Behold the bunny hill, aka the perfect place to say what’s up to your inner child.
Learning Feels Like Re-Learning Who You Are
By middle age, most of us aren’t used to sucking at things anymore. We’ve curated competence. We’re invested in careers whose dividends mean we can afford the luxury of ski trips complete with pricey lessons. We are told again and again to “lean into” our strengths. But on the magic carpet, none of that matters. You’re back to square fucking one. A beginner again.
But who is this new-old version of you? The one who relies on another for safety and direction? They’re scared. They’re trying. They’re hoping someone will be patient with them, pick them up when they fall, and offer hot chocolate when it’s all over.

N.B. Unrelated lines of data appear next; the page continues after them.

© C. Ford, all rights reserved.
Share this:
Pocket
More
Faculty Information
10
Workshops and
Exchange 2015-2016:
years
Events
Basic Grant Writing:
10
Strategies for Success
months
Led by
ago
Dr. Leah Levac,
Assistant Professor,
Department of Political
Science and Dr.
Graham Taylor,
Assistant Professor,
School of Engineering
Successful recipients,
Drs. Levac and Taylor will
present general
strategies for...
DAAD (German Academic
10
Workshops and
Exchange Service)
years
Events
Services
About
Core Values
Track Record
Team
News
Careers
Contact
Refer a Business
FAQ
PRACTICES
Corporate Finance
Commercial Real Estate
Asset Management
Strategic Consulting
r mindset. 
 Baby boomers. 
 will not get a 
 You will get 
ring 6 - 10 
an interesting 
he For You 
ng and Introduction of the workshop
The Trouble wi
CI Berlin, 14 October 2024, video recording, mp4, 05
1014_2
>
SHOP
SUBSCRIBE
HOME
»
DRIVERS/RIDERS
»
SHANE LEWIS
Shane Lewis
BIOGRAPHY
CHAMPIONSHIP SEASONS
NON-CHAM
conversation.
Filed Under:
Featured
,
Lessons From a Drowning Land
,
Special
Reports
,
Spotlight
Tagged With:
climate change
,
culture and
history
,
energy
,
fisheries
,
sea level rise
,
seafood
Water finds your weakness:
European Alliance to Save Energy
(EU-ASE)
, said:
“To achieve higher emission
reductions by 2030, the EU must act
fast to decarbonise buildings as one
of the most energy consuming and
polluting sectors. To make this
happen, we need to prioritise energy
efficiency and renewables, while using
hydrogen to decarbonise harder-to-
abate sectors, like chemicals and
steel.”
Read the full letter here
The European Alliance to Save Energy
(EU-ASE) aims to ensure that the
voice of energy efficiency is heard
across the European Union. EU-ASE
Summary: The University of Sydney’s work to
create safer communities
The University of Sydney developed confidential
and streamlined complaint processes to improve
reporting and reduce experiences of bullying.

This Is Where Inner Child Work Sneaks In
In pop psychology, inner child work means tending to the parts of yourself that are still holding old fear, shame, or unmet needs.
The bunny slope gives you a live-action reenactment of those often unconscious parts. The magic carpet is the therapist’s couch, except you must therapize yourself here. Notice the kneejerks: when you fall and get frustrated, do you scold or soothe yourself? When others watch, do you shrink or show up anyway?
How you treat yourself on the hill echoes how you were treated when you first learned anything as a kid.
Skiing Gives You a Chance to Reparent Yourself
Each clumsy turn, each slow ascent on the magic carpet, becomes a chance to offer what you didn’t get back then:
Encouragement instead of criticism
Curiosity instead of judgment
Permission to play instead of pressure to perform
Look again at those straightlining toddlers sobbing or giggling all around you. Now, watch the parents waiting to catch them at the bottom. The vast majority don’t care if their kids are graceful or goofy. They’re filming every second with enormous grins on their faces. Internalize being proud of persistence, not perfection. That’s reparenting in motion.
Progress is a side effect of compassion. This is not Victorian England where we beat our way to success; humans learn faster when they’re kind to themselves. We take more risks. We bounce back quicker. We start to enjoy the process, not just the progress.
And just like that, the bunny hill changes from humiliation zone to healing space. When you choose to begin again—especially when it’s uncomfortable—you don’t just learn how to ski. You learn how to be gentle with yourself. You can rewrite old scripts. You make your adult self available to your younger self: I’ve got you now, kid, and you’re doing great.